_Input:_
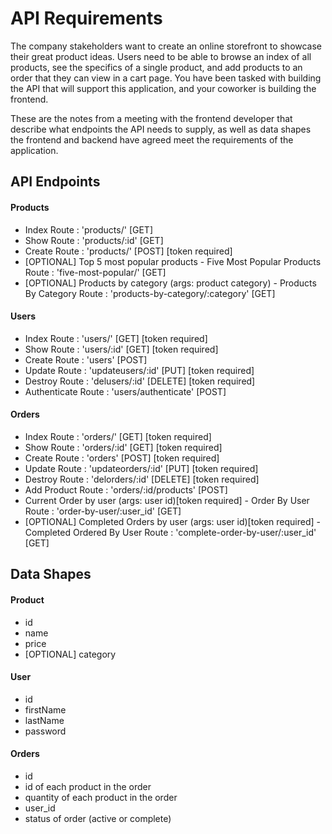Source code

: # API Requirements
The company stakeholders want to create an online storefront to showcase their great product ideas. Users need to be able to browse an index of all products, see the specifics of a single product, and add products to an order that they can view in a cart page. You have been tasked with building the API that will support this application, and your coworker is building the frontend.

These are the notes from a meeting with the frontend developer that describe what endpoints the API needs to supply, as well as data shapes the frontend and backend have agreed meet the requirements of the application. 

## API Endpoints
#### Products
- Index Route : 'products/' [GET]
- Show Route :  'products/:id' [GET]
- Create Route : 'products/' [POST]  [token required]
- [OPTIONAL] Top 5 most popular products - Five Most Popular Products Route : 'five-most-popular/' [GET]
- [OPTIONAL] Products by category (args: product category) - Products By Category Route : 'products-by-category/:category' [GET]

#### Users
- Index Route : 'users/' [GET] [token required]
- Show Route : 'users/:id' [GET] [token required]
- Create Route : 'users' [POST] 
- Update Route : 'updateusers/:id' [PUT] [token required] 
- Destroy Route : 'delusers/:id' [DELETE] [token required]
- Authenticate Route : 'users/authenticate' [POST] 

#### Orders
- Index Route : 'orders/' [GET] [token required]
- Show Route : 'orders/:id' [GET] [token required]
- Create Route : 'orders' [POST] [token required]
- Update Route : 'updateorders/:id' [PUT] [token required] 
- Destroy Route : 'delorders/:id' [DELETE] [token required]
- Add Product Route : 'orders/:id/products' [POST]
- Current Order by user (args: user id)[token required] - Order By User Route : 'order-by-user/:user_id' [GET]
- [OPTIONAL] Completed Orders by user (args: user id)[token required] - Completed Ordered By User Route : 'complete-order-by-user/:user_id' [GET]

## Data Shapes
#### Product
-  id
- name
- price
- [OPTIONAL] category

#### User
- id
- firstName
- lastName
- password

#### Orders
- id
- id of each product in the order
- quantity of each product in the order
- user_id
- status of order (active or complete)

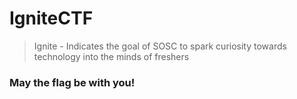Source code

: # IgniteCTF

> Ignite - Indicates the goal of SOSC to spark curiosity towards technology into the minds of freshers

### May the flag be with you!
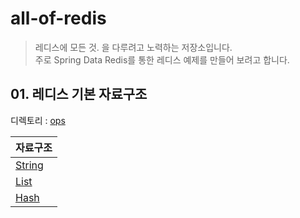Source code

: # all-of-redis
> 레디스에 모든 것. 을 다루려고 노력하는 저장소입니다.   
> 주로 Spring Data Redis를 통한 레디스 예제를 만들어 보려고 합니다.

## 01. 레디스 기본 자료구조 
디렉토리 : [ops](https://github.com/lycoris62/all-of-redis/tree/main/ops)

|자료구조|
|-|
|[String](https://github.com/lycoris62/all-of-redis/blob/main/ops/src/test/java/ex/ops/string/StringTypeTest.java)|
|[List](https://github.com/lycoris62/all-of-redis/blob/main/ops/src/test/java/ex/ops/list/ListTypeTest.java)|
|[Hash](https://github.com/lycoris62/all-of-redis/blob/main/ops/src/test/java/ex/ops/hash/HashTypeTest.java)|
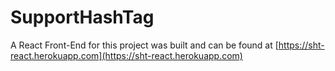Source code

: # SupportHashTag

A React Front-End for this project was built and can be found at [https://sht-react.herokuapp.com](https://sht-react.herokuapp.com)
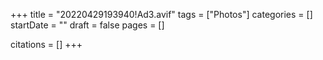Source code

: +++
title = "20220429193940!Ad3.avif"
tags = ["Photos"]
categories = []
startDate = ""
draft = false
pages = []

citations = []
+++
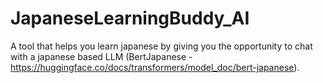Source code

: # JapaneseLearningBuddy_AI
A tool that helps you learn japanese by giving you the opportunity to chat with a japanese based LLM (BertJapanese - https://huggingface.co/docs/transformers/model_doc/bert-japanese). 
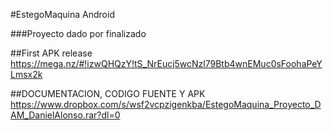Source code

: #EstegoMaquina Android

###Proyecto dado por finalizado

##First APK release
https://mega.nz/#!izwQHQzY!tS_NrEucj5wcNzl79Btb4wnEMuc0sFoohaPeYLmsx2k

##DOCUMENTACION, CODIGO FUENTE Y APK
https://www.dropbox.com/s/wsf2vcpzigenkba/EstegoMaquina_Proyecto_DAM_DanielAlonso.rar?dl=0
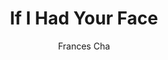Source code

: ---
title: "If I Had Your Face"
author: "Frances Cha"
isbn: "0593129466"
isbn13: "9780593129463"
rating: "0"
publisher: "Ballantine Books"
pages: "288"
publishYear: "2020"
read: ""
goodreads_id: "52696537"
---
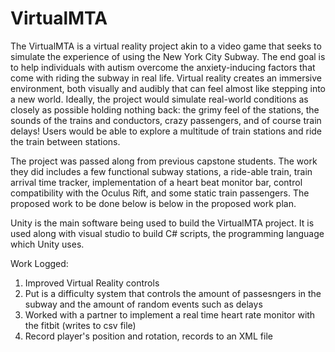 # VirtualMTA

The VirtualMTA is a virtual reality project akin to a video game that seeks to simulate the experience of using the New York City Subway. The end goal is to help individuals with autism overcome the anxiety-inducing factors that come with riding the subway in real life. Virtual reality creates an immersive environment, both visually and audibly that can feel almost like stepping into a new world. Ideally, the project would simulate real-world conditions as closely as possible holding nothing back: the grimy feel of the stations, the sounds of the trains and conductors, crazy passengers, and of course train delays! Users would be able to explore a multitude of train stations and ride the train between stations.

The project was passed along from previous capstone students. The work they did includes a few functional subway stations, a ride-able train, train arrival time tracker, implementation of a heart beat monitor bar, control compatibility with the Oculus Rift, and some static train passengers. The proposed work to be done below is below in the proposed work plan.

Unity is the main software being used to build the VirtualMTA project. It is used along with visual studio to build C# scripts, the programming language which Unity uses.


Work Logged:

1. Improved Virtual Reality controls
2. Put is a difficulty system that controls the amount of passesngers in the subway and the amount of random events such as delays
3. Worked with a partner to implement a real time heart rate monitor with the fitbit (writes to csv file)
4. Record player's position and rotation, records to an XML file
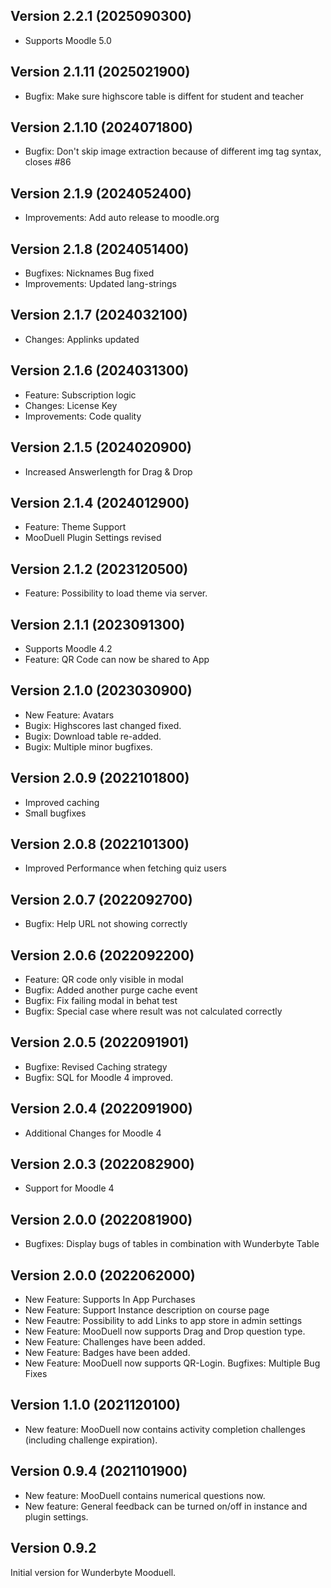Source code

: ## Version 2.2.1 (2025090300)
* Supports Moodle 5.0

## Version 2.1.11 (2025021900)
* Bugfix: Make sure highscore table is diffent for student and teacher

## Version 2.1.10 (2024071800)
* Bugfix: Don't skip image extraction because of different img tag syntax, closes #86

## Version 2.1.9 (2024052400)
* Improvements: Add auto release to moodle.org

## Version 2.1.8 (2024051400)
* Bugfixes: Nicknames Bug fixed
* Improvements: Updated lang-strings

## Version 2.1.7 (2024032100)
* Changes: Applinks updated

## Version 2.1.6 (2024031300)
* Feature: Subscription logic
* Changes: License Key
* Improvements: Code quality

## Version 2.1.5 (2024020900)
* Increased Answerlength for Drag & Drop

## Version 2.1.4 (2024012900)
* Feature: Theme Support
* MooDuell Plugin Settings revised

## Version 2.1.2 (2023120500)
* Feature: Possibility to load theme via server.

## Version 2.1.1 (2023091300)
* Supports Moodle 4.2
* Feature: QR Code can now be shared to App

## Version 2.1.0 (2023030900)
* New Feature: Avatars
* Bugix: Highscores last changed fixed.
* Bugix: Download table re-added.
* Bugix: Multiple minor bugfixes.

## Version 2.0.9 (2022101800)
* Improved caching
* Small bugfixes

## Version 2.0.8 (2022101300)
* Improved Performance when fetching quiz users

## Version 2.0.7 (2022092700)
* Bugfix: Help URL not showing correctly

## Version 2.0.6 (2022092200)
* Feature: QR code only visible in modal
* Bugfix: Added another purge cache event
* Bugfix: Fix failing modal in behat test
* Bugfix: Special case where result was not calculated correctly

## Version 2.0.5 (2022091901)
* Bugfixe: Revised Caching strategy
* Bugfix: SQL for Moodle 4 improved.

## Version 2.0.4 (2022091900)
* Additional Changes for Moodle 4

## Version 2.0.3 (2022082900)
* Support for Moodle 4

## Version 2.0.0 (2022081900)
* Bugfixes: Display bugs of tables in combination with Wunderbyte Table

## Version 2.0.0 (2022062000)
* New Feature: Supports In App Purchases
* New Feature: Support Instance description on course page
* New Feautre: Possibility to add Links to app store in admin settings
* New Feature: MooDuell now supports Drag and Drop question type.
* New Feature: Challenges have been added.
* New Feature: Badges have been added.
* New Feature: MooDuell now supports QR-Login.
Bugfixes: Multiple Bug Fixes

## Version 1.1.0 (2021120100)
* New feature: MooDuell now contains activity completion challenges (including challenge expiration).

## Version 0.9.4 (2021101900)
* New feature: MooDuell contains numerical questions now.
* New feature: General feedback can be turned on/off in instance and plugin settings.

## Version 0.9.2
Initial version for Wunderbyte Mooduell.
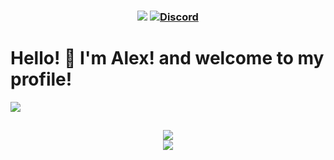 <h3 align="center">
  <img src="https://img.shields.io/github/followers/Soullessly?label=Followers&style=for-the-badge&color=blue">
  <a href="https://discord.gg/skirts/" alt="Discord">
<img alt="Discord" src="https://img.shields.io/discord/907088745675763762?style=for-the-badge&color=blue">
  </a>
  <h1>Hello! 👋 I'm Alex! and welcome to my profile! </h1>
</h3>

![](https://giphy.com/gifs/scaler-official-dogs-computer-typing-Dh5q0sShxgp13DwrvG.gif)
<h2 align="center">
  <a href="https://github.com/Soullessly">
    <img align="center" src="https://github-readme-stats.vercel.app/api/?username=Soullessly&show_icons=true&theme=synthwave">
  </a>
  <br>
  <a href="https://github.com/Soullessly">
    <img align="center" src="https://github-readme-stats.vercel.app/api/top-langs/?username=Soullessly&theme=synthwave">
  </a>
</h2>
<br>
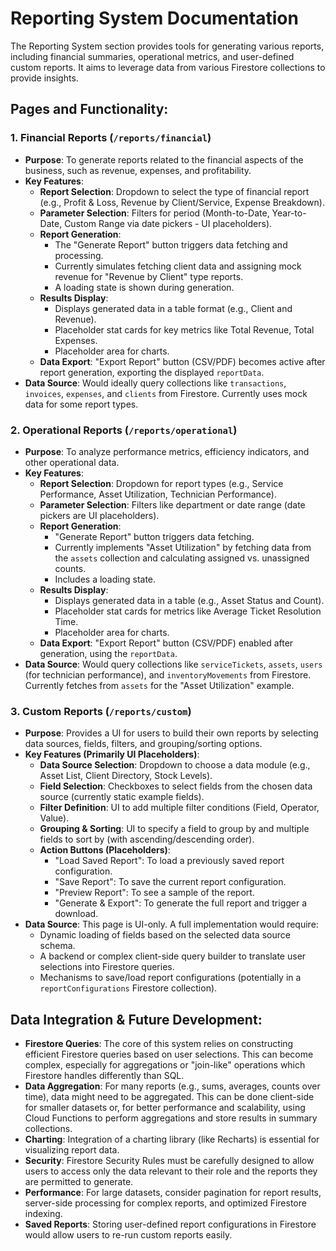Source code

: 
# Reporting System Documentation

The Reporting System section provides tools for generating various reports, including financial summaries, operational metrics, and user-defined custom reports. It aims to leverage data from various Firestore collections to provide insights.

## Pages and Functionality:

### 1. Financial Reports (`/reports/financial`)

*   **Purpose**: To generate reports related to the financial aspects of the business, such as revenue, expenses, and profitability.
*   **Key Features**:
    *   **Report Selection**: Dropdown to select the type of financial report (e.g., Profit & Loss, Revenue by Client/Service, Expense Breakdown).
    *   **Parameter Selection**: Filters for period (Month-to-Date, Year-to-Date, Custom Range via date pickers - UI placeholders).
    *   **Report Generation**:
        *   The "Generate Report" button triggers data fetching and processing.
        *   Currently simulates fetching client data and assigning mock revenue for "Revenue by Client" type reports.
        *   A loading state is shown during generation.
    *   **Results Display**:
        *   Displays generated data in a table format (e.g., Client and Revenue).
        *   Placeholder stat cards for key metrics like Total Revenue, Total Expenses.
        *   Placeholder area for charts.
    *   **Data Export**: "Export Report" button (CSV/PDF) becomes active after report generation, exporting the displayed `reportData`.
*   **Data Source**: Would ideally query collections like `transactions`, `invoices`, `expenses`, and `clients` from Firestore. Currently uses mock data for some report types.

### 2. Operational Reports (`/reports/operational`)

*   **Purpose**: To analyze performance metrics, efficiency indicators, and other operational data.
*   **Key Features**:
    *   **Report Selection**: Dropdown for report types (e.g., Service Performance, Asset Utilization, Technician Performance).
    *   **Parameter Selection**: Filters like department or date range (date pickers are UI placeholders).
    *   **Report Generation**:
        *   "Generate Report" button triggers data fetching.
        *   Currently implements "Asset Utilization" by fetching data from the `assets` collection and calculating assigned vs. unassigned counts.
        *   Includes a loading state.
    *   **Results Display**:
        *   Displays generated data in a table (e.g., Asset Status and Count).
        *   Placeholder stat cards for metrics like Average Ticket Resolution Time.
        *   Placeholder area for charts.
    *   **Data Export**: "Export Report" button (CSV/PDF) enabled after generation, using the `reportData`.
*   **Data Source**: Would query collections like `serviceTickets`, `assets`, `users` (for technician performance), and `inventoryMovements` from Firestore. Currently fetches from `assets` for the "Asset Utilization" example.

### 3. Custom Reports (`/reports/custom`)

*   **Purpose**: Provides a UI for users to build their own reports by selecting data sources, fields, filters, and grouping/sorting options.
*   **Key Features (Primarily UI Placeholders)**:
    *   **Data Source Selection**: Dropdown to choose a data module (e.g., Asset List, Client Directory, Stock Levels).
    *   **Field Selection**: Checkboxes to select fields from the chosen data source (currently static example fields).
    *   **Filter Definition**: UI to add multiple filter conditions (Field, Operator, Value).
    *   **Grouping & Sorting**: UI to specify a field to group by and multiple fields to sort by (with ascending/descending order).
    *   **Action Buttons (Placeholders)**:
        *   "Load Saved Report": To load a previously saved report configuration.
        *   "Save Report": To save the current report configuration.
        *   "Preview Report": To see a sample of the report.
        *   "Generate & Export": To generate the full report and trigger a download.
*   **Data Source**: This page is UI-only. A full implementation would require:
    *   Dynamic loading of fields based on the selected data source schema.
    *   A backend or complex client-side query builder to translate user selections into Firestore queries.
    *   Mechanisms to save/load report configurations (potentially in a `reportConfigurations` Firestore collection).

## Data Integration & Future Development:

*   **Firestore Queries**: The core of this system relies on constructing efficient Firestore queries based on user selections. This can become complex, especially for aggregations or "join-like" operations which Firestore handles differently than SQL.
*   **Data Aggregation**: For many reports (e.g., sums, averages, counts over time), data might need to be aggregated. This can be done client-side for smaller datasets or, for better performance and scalability, using Cloud Functions to perform aggregations and store results in summary collections.
*   **Charting**: Integration of a charting library (like Recharts) is essential for visualizing report data.
*   **Security**: Firestore Security Rules must be carefully designed to allow users to access only the data relevant to their role and the reports they are permitted to generate.
*   **Performance**: For large datasets, consider pagination for report results, server-side processing for complex reports, and optimized Firestore indexing.
*   **Saved Reports**: Storing user-defined report configurations in Firestore would allow users to re-run custom reports easily.
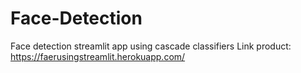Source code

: # Face-Detection
Face detection streamlit app using cascade classifiers
Link product: https://faerusingstreamlit.herokuapp.com/
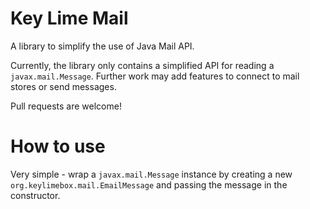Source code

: # Key Lime Mail
A library to simplify the use of Java Mail API. 

Currently, the library only contains a simplified API for reading a `javax.mail.Message`. Further work may add features to connect to mail stores or send messages. 

Pull requests are welcome!

# How to use
Very simple - wrap a `javax.mail.Message` instance by creating a new `org.keylimebox.mail.EmailMessage` 
and passing the message in the constructor.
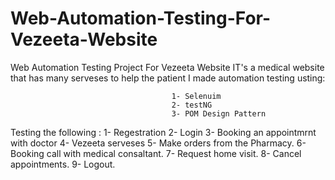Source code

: # Web-Automation-Testing-For-Vezeeta-Website
Web Automation Testing Project For Vezeeta Website
IT's a medical website that has many serveses to help the patient 
I made automation testing usting:

                                        1- Selenuim 
                                        2- testNG
                                        3- POM Design Pattern










Testing the following :
                   1- Regestration
                   2- Login
                   3- Booking an appointmrnt with doctor
                   4- Vezeeta serveses
                   5- Make orders from the Pharmacy.
                   6- Booking call with medical consaltant.
                   7- Request home visit.
                   8- Cancel appointments.
                   9- Logout.
                
                  

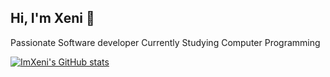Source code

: ## Hi, I'm Xeni 👋

Passionate Software developer
Currently Studying Computer Programming

[![ImXeni's GitHub stats](https://github-readme-stats.vercel.app/api?username=ImXeni)](https://github.com/ImXeni/github-readme-stats&show_icons=true&theme=holi)
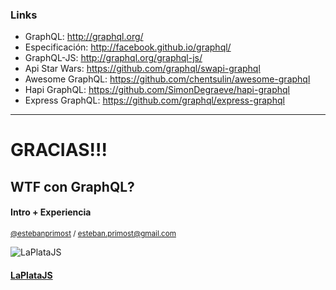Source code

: ### Links

* GraphQL: http://graphql.org/
* Especificación: http://facebook.github.io/graphql/
* GraphQL-JS: http://graphql.org/graphql-js/
* Api Star Wars: https://github.com/graphql/swapi-graphql
* Awesome GraphQL: https://github.com/chentsulin/awesome-graphql
* Hapi GraphQL: https://github.com/SimonDegraeve/hapi-graphql
* Express GraphQL: https://github.com/graphql/express-graphql

---

# GRACIAS!!!

## WTF con GraphQL?<!-- .element: class="no-upper" -->
#### Intro + Experiencia
<small>[@estebanprimost] / <a href="mailto:esteban.primost@gmail.com">esteban.primost@gmail.com</a></small>

![LaPlataJS][laplatajs]<!-- .element: class="logo" -->
#### [__LaPlataJS__]<!-- .element: class="no-upper" -->

[@estebanprimost]: <https://twitter.com/estebanprimost>
[laplatajs]: </img/lpjs-logo.png>
[__LaPlataJS__]: http://laplatajs.github.io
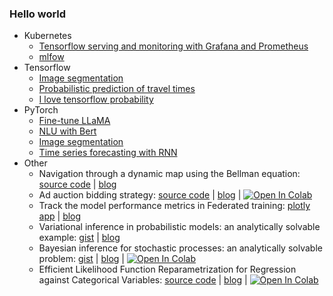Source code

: ### Hello world

- Kubernetes
  - [Tensorflow serving and monitoring with Grafana and Prometheus](https://github.com/ImScientist/tensorflow-serving)
  - [mlfow](https://github.com/ImScientist/mlflow)
- Tensorflow
  - [Image segmentation](https://github.com/ImScientist/Object-detection-and-classification-tf)
  - [Probabilistic prediction of travel times](https://github.com/ImScientist/probabilistic-forecasting-travel-time)
  - [I love tensorflow probability](https://github.com/ImScientist/ilovetfp)
- PyTorch
  - [Fine-tune LLaMA](https://github.com/ImScientist/llama-finetune-bg)
  - [NLU with Bert](https://github.com/ImScientist/NLU)
  - [Image segmentation](https://github.com/ImScientist/Object-detection-and-classification)
  - [Time series forecasting with RNN](https://github.com/ImScientist/Time-series-prediction-rnn)
- Other
  - Navigation through a dynamic map using the Bellman equation: [source code](https://github.com/ImScientist/Towards-RL) | [blog](https://imscientist.dev/posts/bellmann_eq/)
  - Ad auction bidding strategy: [source code](https://github.com/ImScientist/auction-bidding-strategy) | [blog](https://imscientist.dev/posts/ad_auction_bidding_strategy/) | [![Open In Colab](https://colab.research.google.com/assets/colab-badge.svg)](https://colab.research.google.com/drive/1zTOFtF0H6-n2HPw3FiC3kFpvsr44aFJc?usp=sharing)
  - Track the model performance metrics in Federated training: [plotly app](https://github.com/ImScientist/plotly-web-app) | [blog](https://imscientist.dev/posts/federated_training/)
  - Variational inference in probabilistic models: an analytically solvable example: [gist](https://gist.github.com/ImScientist/88091389e0c91669187bb77ff5a3845b) | [blog](https://imscientist.dev/posts/variational_inference/)
  - Bayesian inference for stochastic processes: an analytically solvable problem: [gist](https://gist.github.com/ImScientist/4807b46a4f796220d102798216a2d7be) | [blog](https://imscientist.dev/posts/stochastic_processes/) | [![Open In Colab](https://colab.research.google.com/assets/colab-badge.svg)](https://colab.research.google.com/drive/1UYKfdcOAzLXVgyPSqsKqpzDhclpog-BF?usp=sharing)
  - Efficient Likelihood Function Reparametrization for Regression against Categorical Variables: [source code](https://github.com/ImScientist/ilovetfp) | [blog](https://imscientist.dev/posts/regression_categorical/) | [![Open In Colab](https://colab.research.google.com/assets/colab-badge.svg)](https://colab.research.google.com/drive/11c8W9Sy3GleRkK7d6xs081Tv3tnYafhf?usp=sharing)

<!--
**ImScientist/ImScientist** is a ✨ _special_ ✨ repository because its `README.md` (this file) appears on your GitHub profile.

Here are some ideas to get you started:

- 🔭 I’m currently working on ...
- 🌱 I’m currently learning ...
- 👯 I’m looking to collaborate on ...
- 🤔 I’m looking for help with ...
- 💬 Ask me about ...
- 📫 How to reach me: ...
- 😄 Pronouns: ...
- ⚡ Fun fact: ...
Look at https://stackedit.io/app for more examples

-->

_Assigned task:_ Copy the lines exactly as they appear from the opening of the entries above through the line with "- Current Order", excluding all pictures.

_Result of the task:_
Source code

: # API Requirements
The company stakeholders want to create an online storefront to showcase their great product ideas. Users need to be able to browse an index of all products, see the specifics of a single product, and add products to an order that they can view in a cart page. You have been tasked with building the API that will support this application, and your coworker is building the frontend.

These are the notes from a meeting with the frontend developer that describe what endpoints the API needs to supply, as well as data shapes the frontend and backend have agreed meet the requirements of the application. 

## API Endpoints
#### Products
- Index Route : 'products/' [GET]
- Show Route :  'products/:id' [GET]
- Create Route : 'products/' [POST]  [token required]
- [OPTIONAL] Top 5 most popular products - Five Most Popular Products Route : 'five-most-popular/' [GET]
- [OPTIONAL] Products by category (args: product category) - Products By Category Route : 'products-by-category/:category' [GET]

#### Users
- Index Route : 'users/' [GET] [token required]
- Show Route : 'users/:id' [GET] [token required]
- Create Route : 'users' [POST] 
- Update Route : 'updateusers/:id' [PUT] [token required] 
- Destroy Route : 'delusers/:id' [DELETE] [token required]
- Authenticate Route : 'users/authenticate' [POST] 

#### Orders
- Index Route : 'orders/' [GET] [token required]
- Show Route : 'orders/:id' [GET] [token required]
- Create Route : 'orders' [POST] [token required]
- Update Route : 'updateorders/:id' [PUT] [token required] 
- Destroy Route : 'delorders/:id' [DELETE] [token required]
- Add Product Route : 'orders/:id/products' [POST]
- Current Order by user (args: user id)[token required] - Order By User Route : 'order-by-user/:user_id' [GET]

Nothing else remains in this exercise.